China fusion reactor breaks theoretical density limit

Article by Sam Baker

NUCLEAR physicists have exceeded a long-standing theoretical density limit at an experimental fusion reactor in China, suggesting that future power plants could generate more energy than previously thought.

Until recently, models predicted that the plasma fuelling fusion reactions would become unstable above a certain density known as the Greenwald limit. However, researchers at China’s Experimental Advanced Superconducting Tokamak (EAST), also known as the “artificial sun”, found that the plasma remained stable at densities up to 1.65 times the limit, provided interactions with the reactor walls were carefully controlled. The results were published in Science Advances this month.

Fusion power scales roughly with the square of density. If the EAST findings can be replicated elsewhere, future fusion plants could generate significantly more power than predicted by earlier models.

The EAST experiment validates a 2017 theoretical study by physicists in France that first challenged the Greenwald limit. The EAST team, which included more than 18 researchers from Huazhong University of Science and Technology, the Chinese Academy of Sciences and Aix-Marseille Université in France, used electron cyclotron resonance heating and ohmic startup to achieve “plasma-wall self organisation”. This allowed them to access a “density-free regime” without triggering plasma instability.

Chris Eaglen, vice-chair of IChemE’s nuclear technology special interest group, who was not involved in the study, said the findings could influence future reactor design.

“The Greenwald limit was treated as a hard operational ceiling for decades,” he said. “Fusion engineers have sized machines, fuelled plasmas and set safety margins around it.”

He added that the results from EAST show that “the limit is not a fundamental law, but a consequence of how plasmas are formed and interact with walls”, which “changes the design assumption”.

“It means that reactors may not need to be as large or as conservative in density assumptions,” Eaglen said.
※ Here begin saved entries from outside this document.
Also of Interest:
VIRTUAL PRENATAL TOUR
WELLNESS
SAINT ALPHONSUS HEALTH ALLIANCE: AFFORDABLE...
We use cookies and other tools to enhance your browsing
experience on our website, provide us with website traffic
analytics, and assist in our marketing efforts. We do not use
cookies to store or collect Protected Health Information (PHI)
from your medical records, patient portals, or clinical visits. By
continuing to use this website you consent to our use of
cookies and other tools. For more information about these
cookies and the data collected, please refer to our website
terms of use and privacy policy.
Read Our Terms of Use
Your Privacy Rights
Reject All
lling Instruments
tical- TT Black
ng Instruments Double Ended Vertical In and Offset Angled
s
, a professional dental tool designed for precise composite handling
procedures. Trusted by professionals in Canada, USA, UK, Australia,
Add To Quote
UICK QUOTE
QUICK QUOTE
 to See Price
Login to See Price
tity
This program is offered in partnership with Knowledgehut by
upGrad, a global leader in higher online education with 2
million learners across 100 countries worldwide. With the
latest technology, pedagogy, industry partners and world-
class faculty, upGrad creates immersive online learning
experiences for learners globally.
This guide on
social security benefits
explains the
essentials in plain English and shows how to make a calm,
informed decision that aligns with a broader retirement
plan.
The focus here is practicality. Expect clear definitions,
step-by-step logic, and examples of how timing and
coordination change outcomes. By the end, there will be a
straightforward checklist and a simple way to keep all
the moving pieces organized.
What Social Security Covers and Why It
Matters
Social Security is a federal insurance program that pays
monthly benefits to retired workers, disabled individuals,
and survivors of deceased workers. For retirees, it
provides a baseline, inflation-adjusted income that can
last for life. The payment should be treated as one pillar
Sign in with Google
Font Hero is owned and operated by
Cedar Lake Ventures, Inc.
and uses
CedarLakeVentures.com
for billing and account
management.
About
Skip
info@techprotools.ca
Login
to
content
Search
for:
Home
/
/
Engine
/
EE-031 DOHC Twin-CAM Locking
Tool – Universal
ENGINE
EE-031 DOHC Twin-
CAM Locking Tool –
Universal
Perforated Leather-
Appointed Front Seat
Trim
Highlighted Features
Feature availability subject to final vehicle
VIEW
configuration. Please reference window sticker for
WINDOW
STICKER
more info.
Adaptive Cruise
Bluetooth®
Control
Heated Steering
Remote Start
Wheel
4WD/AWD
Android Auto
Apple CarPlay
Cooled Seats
However, he cautioned that the breakthrough “improves confidence in future reactor designs rather than accelerating timelines”, stressing that the improved understanding of density is “not a shortcut to power-producing fusion”.

Fusion is still a long way from commercial reality. Key challenges include achieving net energy gain and sustaining stable plasma over long periods. Net energy was first demonstrated in 2022 at the Lawrence Livermore Laboratory in California, while the record for sustained plasma is currently 22 minutes, recorded last year at France’s WEST reactor.